I don’t believe in soulmates. It makes me immensely sad to even write that. I don’t know how to believe that there is someone out there JUST for you, just RIGHT for you, just right ONLY for you. Is this even possible? I’m not your average optimist, because even if there is some “good” in people, there is a whole lot of “bad” in people too. But let’s leave that aside. Ever so often, I go on and trash out this concept of soulmates, and here I go again.
Pop culture makes us believe that there truly is someone out there for you. Sex and the City makes you believe that everyone is entitled to two GREAT LOVES. Now two great loves, thats better than one. That’s twice the hope, and half the probability of getting it all wrong. But I’m a sceptic and I say Just two? What is this, the lottery?
What’s my definition of a soulmate?
Its really simple. Think of something you want to share with someone. Could be anything, an interest, a hobby, a house, a child, anything.In fact, think of all those things you want to share with someone. Your soulmate is that someone if he wants to let you share those things with him. And in turn, you want to share all the things he wants. The keyword here is ‘want’…If you don’t want three children and have them anyway because he said so-beeep.wrong answer.move on. I’m sure there are plenty of other age-appropriate situations I can think of here, but I’d rather not go there.

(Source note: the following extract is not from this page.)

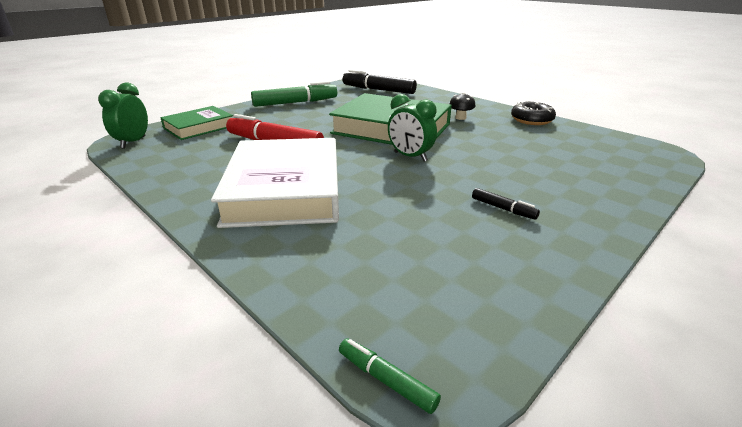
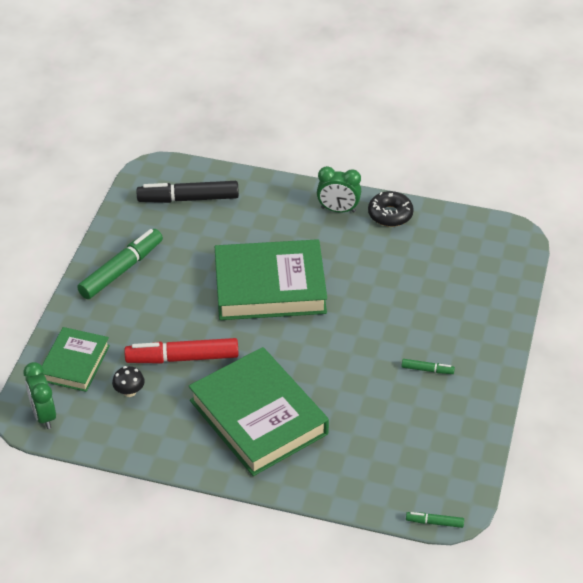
camera: 30 degrees left, 15 degrees up
(285, 189) = (258, 417): white book -> green book
(410, 156) = (320, 329): green clock -> green clock (338, 210)
(460, 118) = (321, 236): black mushroom -> black mushroom (129, 391)
(503, 209) = (427, 370): black marker -> green marker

People tell me that relationships are about compromise. I hate compromise. For a woman, compromise always means surrender. And that’s why I don’t believe in soulmates. Because, in my Utopian romance, soulmates don’t have to compromise, they never look at it that way. A fight is when you want something, and your partner doesn’t want to let you have it. A compromise is when you convince yourself that it is OK to not get that something, because he doesn’t want you to have it..in short, a compromise is when one partner surrenders to see things the other’s way. Its totally not meeting halfway. There is no such thing as meeting half way. That is bullshit, and the sooner you stop believing, the better.
Compromises are not my thanggggg. But I do it sometimes, most of the time. And I don’t know why. Or when to draw the line. Or where. Maybe its because I don’t believe in soulmates. No soulmate= compromise. Soulmate= No compromise.
Damn bloody simple. Damn bloody depressing. You can have big fuckin walk in the park about all the love and romance, but if you want something from someone, and he can’t give you that, is it really worth it? I am not talking about act of physically giving something. Support, empathy, backing…sometimes, i feel like I’m giving this away with no hope for ever getting it back. I wonder if that makes any sense. Guess not. Love is overrated. And yet we beg to be loved. Its sickening.
Enough said, I’m off to drown myself in a tub of Mars ice-cream.